One of the things that my mom and dad enjoyed the most during our last few years of visits home to Wisconsin, were outings to local restaurants. Just getting out of the assisted living facility was a real treat. By far, the most memorable of these trips was a visit to a place on Main Street in Cottage Grove called the 1855 Saloon and Grill.
We picked up Mom and Dad for an early dinner to avoid the crowds. It was a new restaurant that had received rave reviews from their neighbors. Mom had grown up in a house just a few blocks down Main Street in Cottage Grove, and we’d be driving right by her family home. Mom had become a little less communicative over the years due to her hearing loss, but as we approached Cottage Grove, Mom became more animated than usual. She identified places that she remembered and marveled at all the changes.
I dropped Mom, Dad, and Rachel off at the restaurant door and parked the car. At the time, Mom was using a walker and Dad a cane. Once seated in our booth, everyone began reading their menus. After a few minutes, Rachel looked up and noticed a large, framed, black and white photograph on the wall across from her seat. Under the frame was a gold plaque. The caption read, “Gus Duckert in his blacksmith shop on 300 East Main Street in Cottage Grove, Wisconsin. Photo taken by Clarence Olson for the Capital Times.”
“Duckert. Wasn’t your maiden name, Duckert?” Rachel asked.
Mom looked up at the photo. “Oh my. That’s my Uncle Gus. What’s he doing here?”
Rachel and I laughed. What were the chances of picking this restaurant and being seated right under the photograph of my mom’s Uncle Gus? It was a fascinating photo, capturing an older man, bent over his bench, hard at work blacksmithing. The tools of the trade surrounded him, including hammers, anvils, and an enormous stove. Later I would learn that he spent many years as the town blacksmith and eventually transitioned to repairing cars, specializing in Ford Model T’s.
My dad was beside himself with excitement and quickly decided that everyone in the restaurant needed to hear about our connection to the old picture. First, Dad called the waitress over and identified the man in the picture as my mom’s uncle. The waitress tried to appear suitably impressed. Next, Dad insisted that the waitress go find the manager and bring him over to our table. The manager had seated us a few minutes earlier and was a person of small stature. In Dad’s typical, colorful fashion, he demanded that the waitress go find “Shorty” and bring him right over. Once he arrived, Dad continued to refer to him as Shorty, much to the manager’s chagrin. I tried to apologize and explain that Dad was just excited. Within a few minutes, everyone seated within earshot knew all about Uncle Gus. Most smiled and seemed to enjoy Dad’s enthusiasm.

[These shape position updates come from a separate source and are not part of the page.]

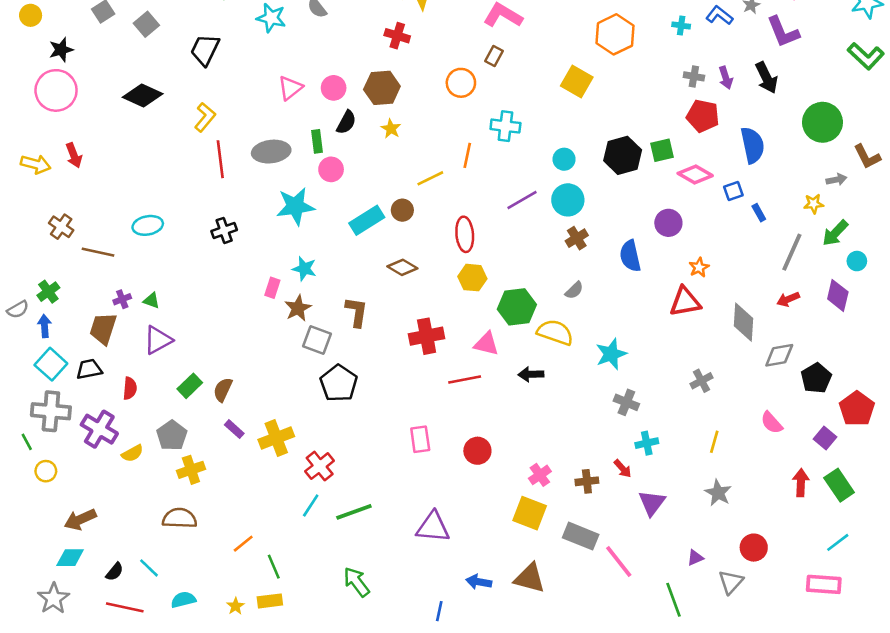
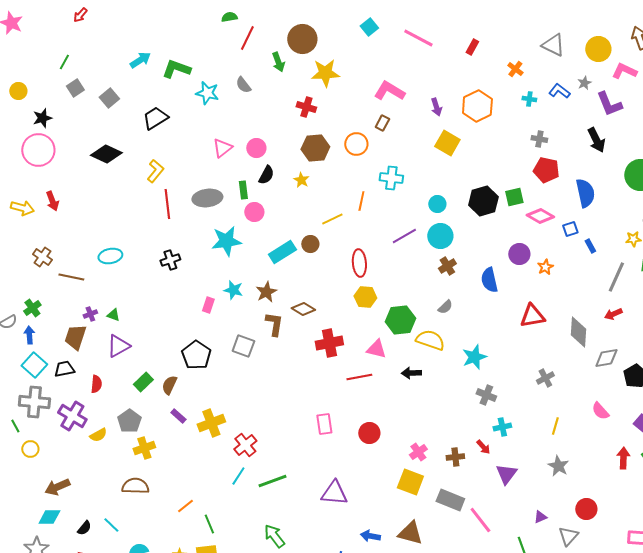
black trapezoid: (205, 50) -> (155, 118), turned 32
purple arrow: (726, 78) -> (436, 107), moved
brown hexagon: (382, 88) -> (315, 148), moved
brown diamond: (402, 267) -> (303, 309), moved
orange star: (699, 267) -> (545, 267), moved
brown star: (298, 308) -> (266, 292), moved
black pentagon: (339, 383) -> (196, 355), moved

As we moved through the restaurant after dinner, Dad completed his mission, inviting patrons in other rooms to go and look at the photo of Uncle Gus.
I think that was the only visit to the 1855 Saloon and Grill with Mom. We returned a few more times with Dad. Each time he would dash ahead of the host or hostess seating us, daring anyone to get in the way of him and his walker, as he sought out the best booth near Uncle Gus. I don’t think that we ever dined together at another restaurant.
Rachel and I spent a relaxing week in the summer of 2019 visiting our home towns of Muscatine, Iowa and Monona, Wisconsin. One pleasant afternoon we took a drive to Cottage Grove and stopped for lunch at the 1855 Saloon. The restaurant was near empty, and I didn’t need to push people out of the way to find seating near Uncle Gus. I even took his picture. He was my grandfather’s uncle. That would make him my Great, Great Uncle Gus.